----- AVAILABLE DATA
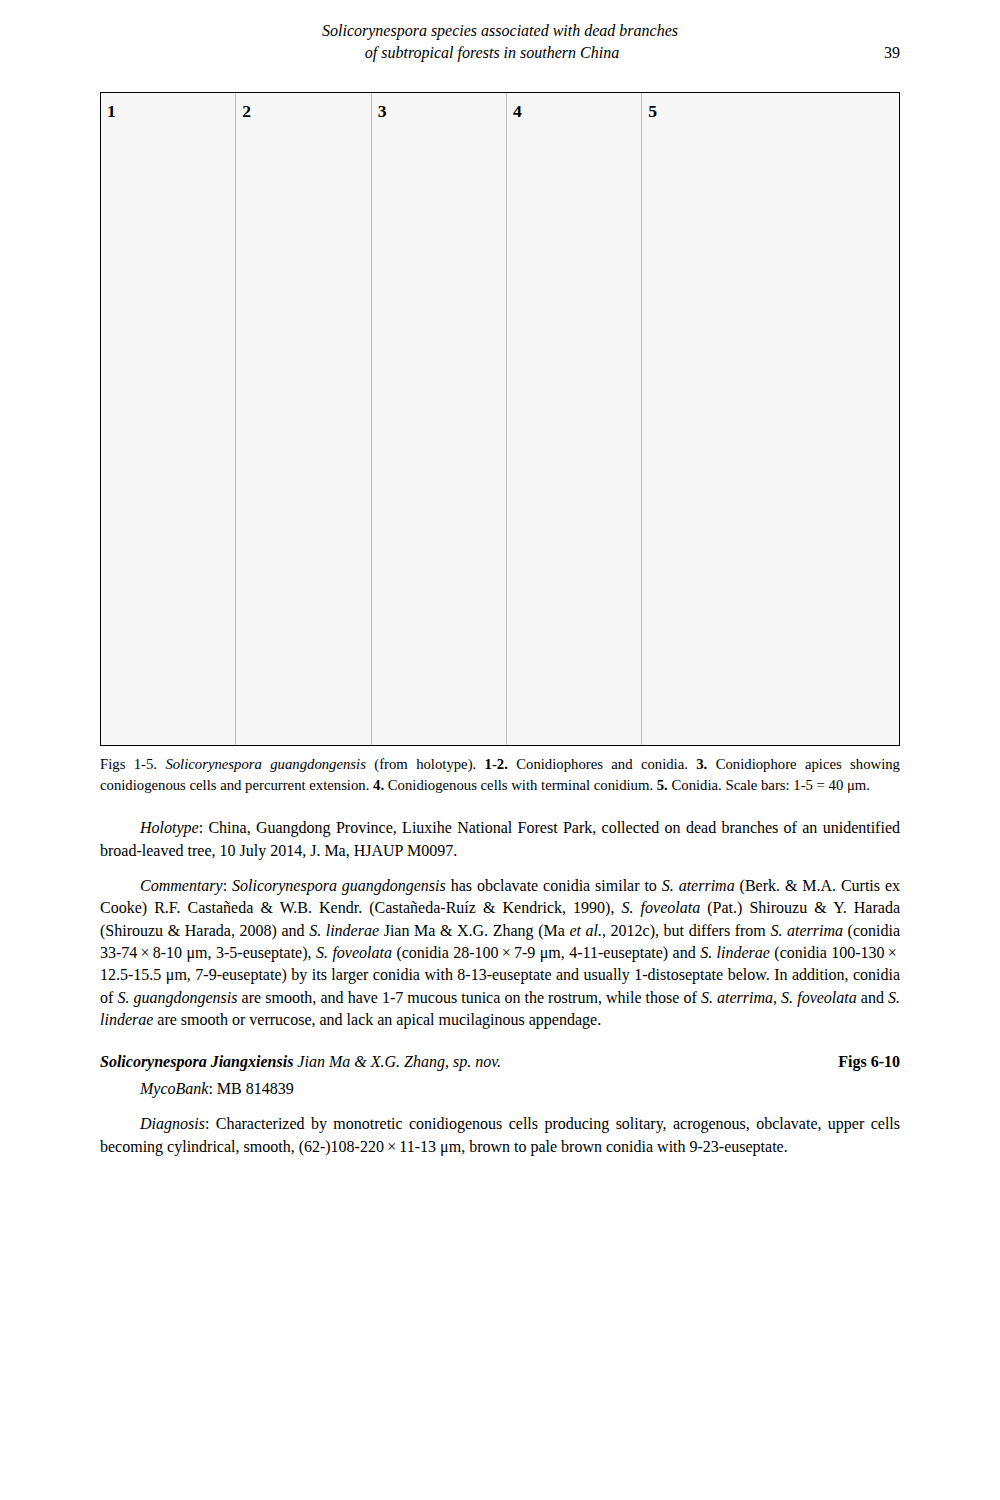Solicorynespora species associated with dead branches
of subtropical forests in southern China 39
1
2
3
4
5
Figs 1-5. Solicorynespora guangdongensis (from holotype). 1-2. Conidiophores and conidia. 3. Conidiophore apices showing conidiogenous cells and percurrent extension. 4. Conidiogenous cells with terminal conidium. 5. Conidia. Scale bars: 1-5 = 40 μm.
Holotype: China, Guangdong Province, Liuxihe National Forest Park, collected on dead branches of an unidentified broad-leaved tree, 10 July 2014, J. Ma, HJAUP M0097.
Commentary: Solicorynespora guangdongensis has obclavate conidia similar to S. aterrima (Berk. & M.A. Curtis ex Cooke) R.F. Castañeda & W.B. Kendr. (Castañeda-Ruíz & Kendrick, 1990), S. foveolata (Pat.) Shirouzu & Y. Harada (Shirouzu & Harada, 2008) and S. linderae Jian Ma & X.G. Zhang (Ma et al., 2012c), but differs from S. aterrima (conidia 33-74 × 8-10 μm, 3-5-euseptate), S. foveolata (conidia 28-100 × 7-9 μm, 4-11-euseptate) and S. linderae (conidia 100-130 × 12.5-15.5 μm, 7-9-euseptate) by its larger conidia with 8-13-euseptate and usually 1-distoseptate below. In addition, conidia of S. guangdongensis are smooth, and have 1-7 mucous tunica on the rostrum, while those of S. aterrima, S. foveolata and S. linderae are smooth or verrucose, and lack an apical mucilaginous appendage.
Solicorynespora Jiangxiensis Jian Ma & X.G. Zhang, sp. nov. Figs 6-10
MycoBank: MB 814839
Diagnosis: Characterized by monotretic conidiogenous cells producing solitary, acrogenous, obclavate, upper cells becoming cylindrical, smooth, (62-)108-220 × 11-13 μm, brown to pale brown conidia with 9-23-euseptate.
----------
----- AVAILABLE DATA
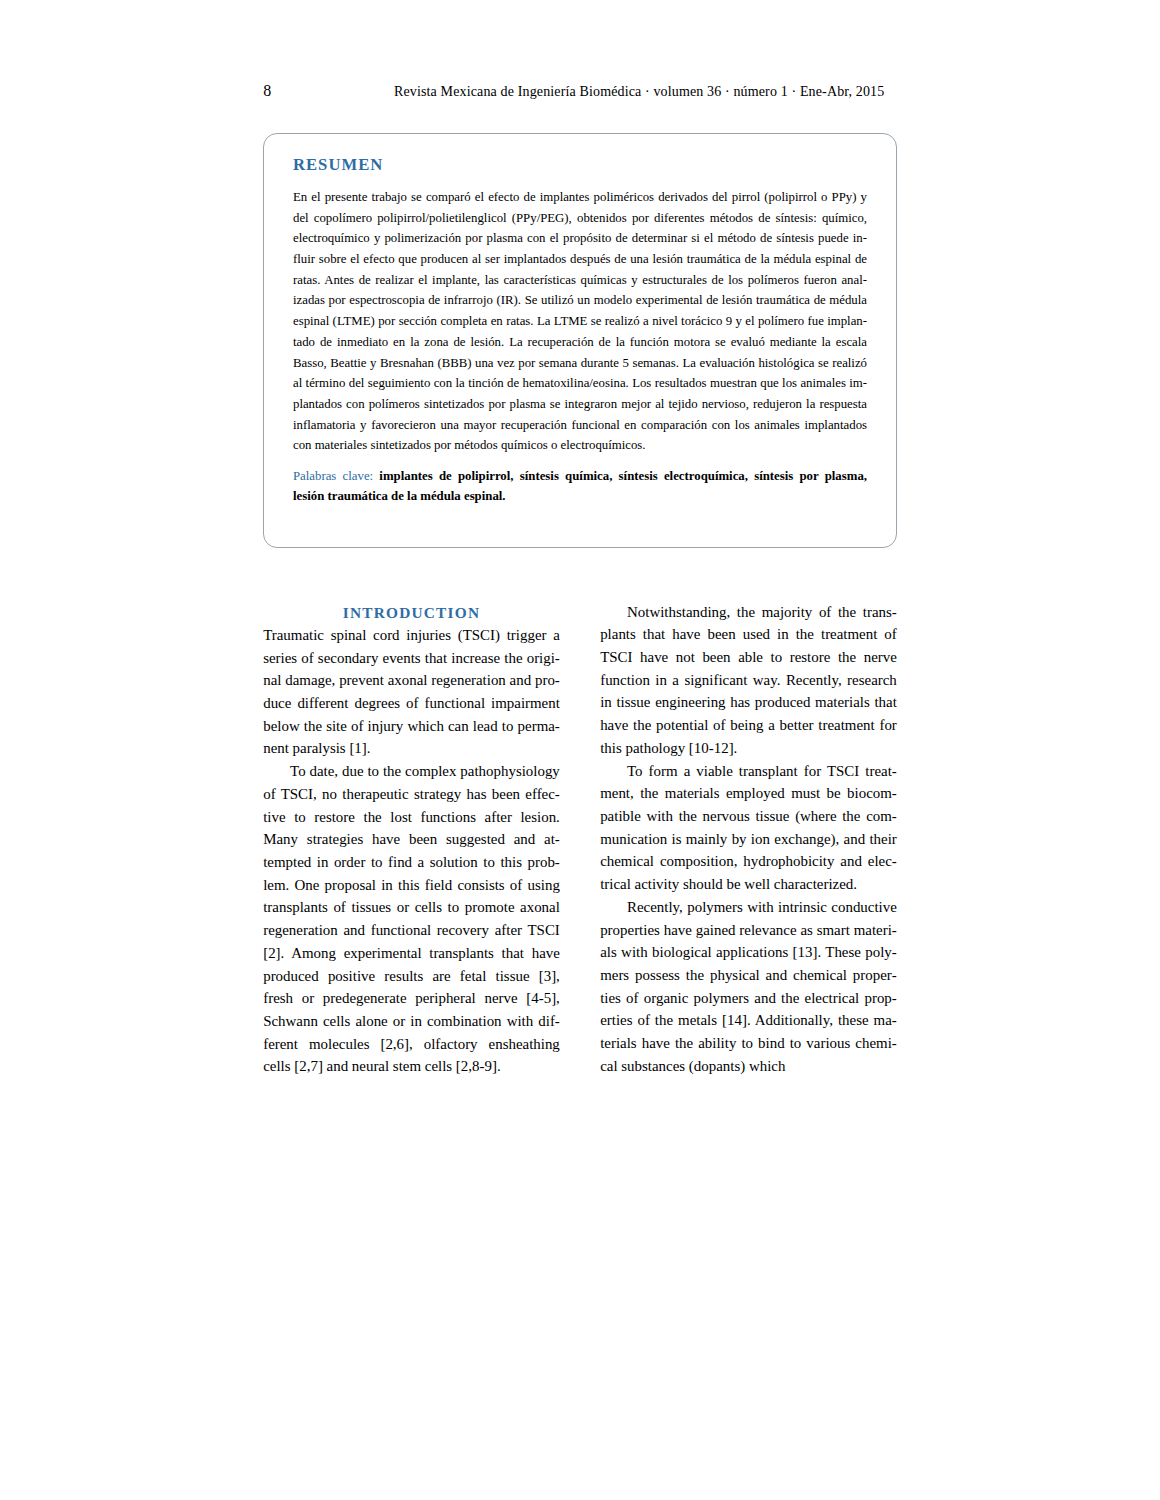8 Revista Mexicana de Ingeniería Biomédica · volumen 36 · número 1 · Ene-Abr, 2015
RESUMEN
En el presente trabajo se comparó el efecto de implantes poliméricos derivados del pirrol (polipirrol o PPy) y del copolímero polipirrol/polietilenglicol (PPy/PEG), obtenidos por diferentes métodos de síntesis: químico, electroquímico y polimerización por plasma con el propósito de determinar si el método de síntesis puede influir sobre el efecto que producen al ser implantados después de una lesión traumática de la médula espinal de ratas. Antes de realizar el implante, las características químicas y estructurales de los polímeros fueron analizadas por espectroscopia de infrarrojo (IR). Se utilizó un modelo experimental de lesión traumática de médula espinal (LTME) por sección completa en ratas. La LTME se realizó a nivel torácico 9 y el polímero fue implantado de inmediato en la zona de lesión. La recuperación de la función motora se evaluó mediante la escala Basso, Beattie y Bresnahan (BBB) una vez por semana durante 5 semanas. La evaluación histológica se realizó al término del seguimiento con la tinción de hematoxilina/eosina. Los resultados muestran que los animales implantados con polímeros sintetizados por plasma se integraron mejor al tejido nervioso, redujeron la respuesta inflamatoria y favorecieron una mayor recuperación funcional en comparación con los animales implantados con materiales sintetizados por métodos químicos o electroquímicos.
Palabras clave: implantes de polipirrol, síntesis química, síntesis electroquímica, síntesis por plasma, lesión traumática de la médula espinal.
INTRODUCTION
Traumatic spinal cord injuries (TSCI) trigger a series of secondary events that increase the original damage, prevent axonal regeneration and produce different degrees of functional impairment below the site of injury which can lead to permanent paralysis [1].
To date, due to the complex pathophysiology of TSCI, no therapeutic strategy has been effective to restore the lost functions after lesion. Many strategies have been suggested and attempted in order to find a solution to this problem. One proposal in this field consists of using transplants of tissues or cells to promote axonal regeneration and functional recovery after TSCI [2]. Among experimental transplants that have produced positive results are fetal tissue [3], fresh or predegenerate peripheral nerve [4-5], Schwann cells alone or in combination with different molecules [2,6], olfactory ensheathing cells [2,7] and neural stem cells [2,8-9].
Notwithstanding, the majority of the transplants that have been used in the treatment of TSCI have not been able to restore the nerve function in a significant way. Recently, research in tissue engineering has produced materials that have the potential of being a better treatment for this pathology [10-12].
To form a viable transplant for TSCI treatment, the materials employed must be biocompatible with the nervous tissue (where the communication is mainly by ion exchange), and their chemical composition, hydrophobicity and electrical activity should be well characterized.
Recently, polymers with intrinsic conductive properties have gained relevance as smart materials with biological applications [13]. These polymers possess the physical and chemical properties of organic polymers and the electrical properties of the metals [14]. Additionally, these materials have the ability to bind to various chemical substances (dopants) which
----------
ABOUT THIS TASK: Take the entries above and copy exactly the lines starting at the one with "Solicorynespora species associated" and ending at the one with "Figs 1-5. Solicorynespora"; nothing outside that span, and no pictures.

RESULT FOR THIS TASK:
Solicorynespora species associated with dead branches
of subtropical forests in southern China 39
1
2
3
4
5
Figs 1-5. Solicorynespora guangdongensis (from holotype). 1-2. Conidiophores and conidia. 3. Conidiophore apices showing conidiogenous cells and percurrent extension. 4. Conidiogenous cells with terminal conidium. 5. Conidia. Scale bars: 1-5 = 40 μm.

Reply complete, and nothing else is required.